• Passage:
-.-.-
Not every criminal case justifies a finding of articulable risk, but we are satisfied that the special circumstances in this case more than warranted such a finding.  The defendant in this case admitted he was a member of a youth gang, and he was accused of killing the victim because the victim was suspected of being an informant.  A judge may recognize that, when a member of a gang is alleged to have committed a shooting, there is a risk that others associated with the gang may attempt to intimidate witnesses to cause them to exculpate, or at least avoid incriminating, the accused.  There is also the risk that animosity that may exist between rival gangs, or between those associated with the accused and those associated with the victim, may spill over into the court room or the halls of the court house, and lead to disruption of the court room.  Gauging the tension in a court room is something that trial judges routinely do, even though an atmosphere of tension is difficult to describe, so we give deference to a trial judge’s appraisal both of the air of tension and the dangers it posed.  See United States v. DeLuca, 137 F.3d at 34.  Cf. Commonwealth v. Hardy, 464 Mass. at 663-664 (“family and friends of the defendant and the victim divided into actively antagonistic factions” requiring court action to maintain control of court room).  In this case, most of the witnesses who lived in or near the housing complex where the shooting occurred were reluctant to testify, some feigned memory loss, and others at trial recanted testimony they had provided to the grand jury.  The prosecutor noted that a potentially ominous inquiry was made in the hallway before trial to the witness’s mother and sister regarding a key prosecution witness.  The judge himself was arguably threatened by the first witness in the case.  A judge need not wait for a witness to be intimidated, the court room to be disrupted, or a specific threat before taking appropriate steps to address the risk of such misconduct.
-.-.-
• Given entries:
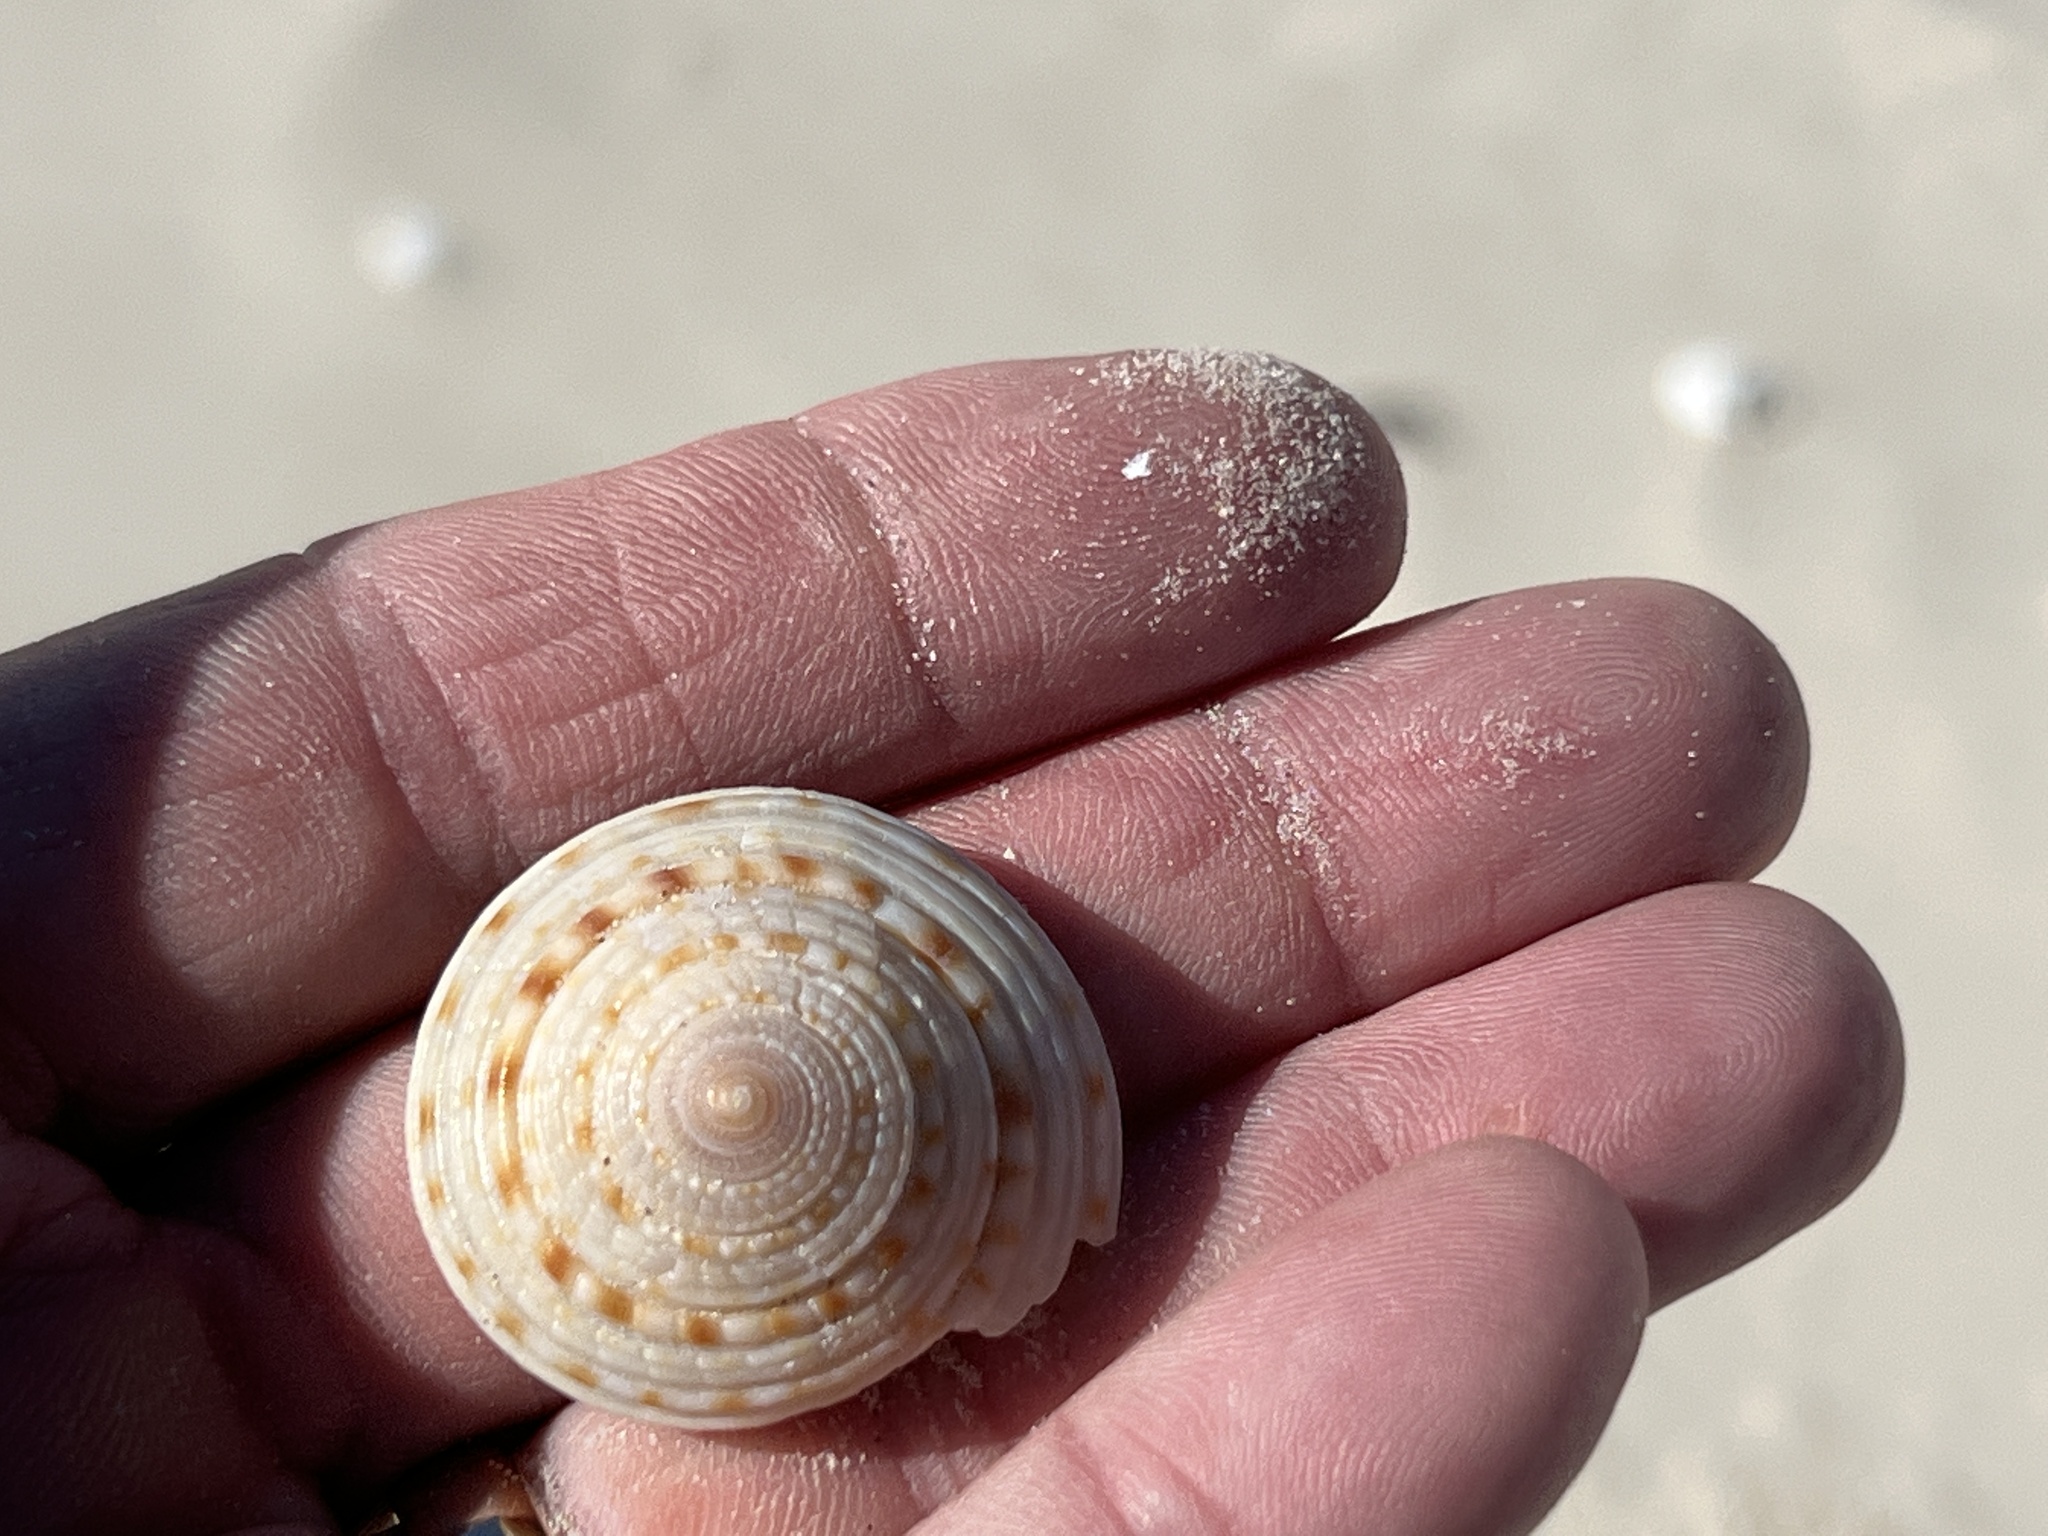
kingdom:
-.-.-
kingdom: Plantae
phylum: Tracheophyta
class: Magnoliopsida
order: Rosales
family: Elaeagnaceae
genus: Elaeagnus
-.-.-
• Task objective:
Set down the passage on the judge's finding of articulable risk again, word for word and in full.

• The solution:
Not every criminal case justifies a finding of articulable risk, but we are satisfied that the special circumstances in this case more than warranted such a finding.  The defendant in this case admitted he was a member of a youth gang, and he was accused of killing the victim because the victim was suspected of being an informant.  A judge may recognize that, when a member of a gang is alleged to have committed a shooting, there is a risk that others associated with the gang may attempt to intimidate witnesses to cause them to exculpate, or at least avoid incriminating, the accused.  There is also the risk that animosity that may exist between rival gangs, or between those associated with the accused and those associated with the victim, may spill over into the court room or the halls of the court house, and lead to disruption of the court room.  Gauging the tension in a court room is something that trial judges routinely do, even though an atmosphere of tension is difficult to describe, so we give deference to a trial judge’s appraisal both of the air of tension and the dangers it posed.  See United States v. DeLuca, 137 F.3d at 34.  Cf. Commonwealth v. Hardy, 464 Mass. at 663-664 (“family and friends of the defendant and the victim divided into actively antagonistic factions” requiring court action to maintain control of court room).  In this case, most of the witnesses who lived in or near the housing complex where the shooting occurred were reluctant to testify, some feigned memory loss, and others at trial recanted testimony they had provided to the grand jury.  The prosecutor noted that a potentially ominous inquiry was made in the hallway before trial to the witness’s mother and sister regarding a key prosecution witness.  The judge himself was arguably threatened by the first witness in the case.  A judge need not wait for a witness to be intimidated, the court room to be disrupted, or a specific threat before taking appropriate steps to address the risk of such misconduct.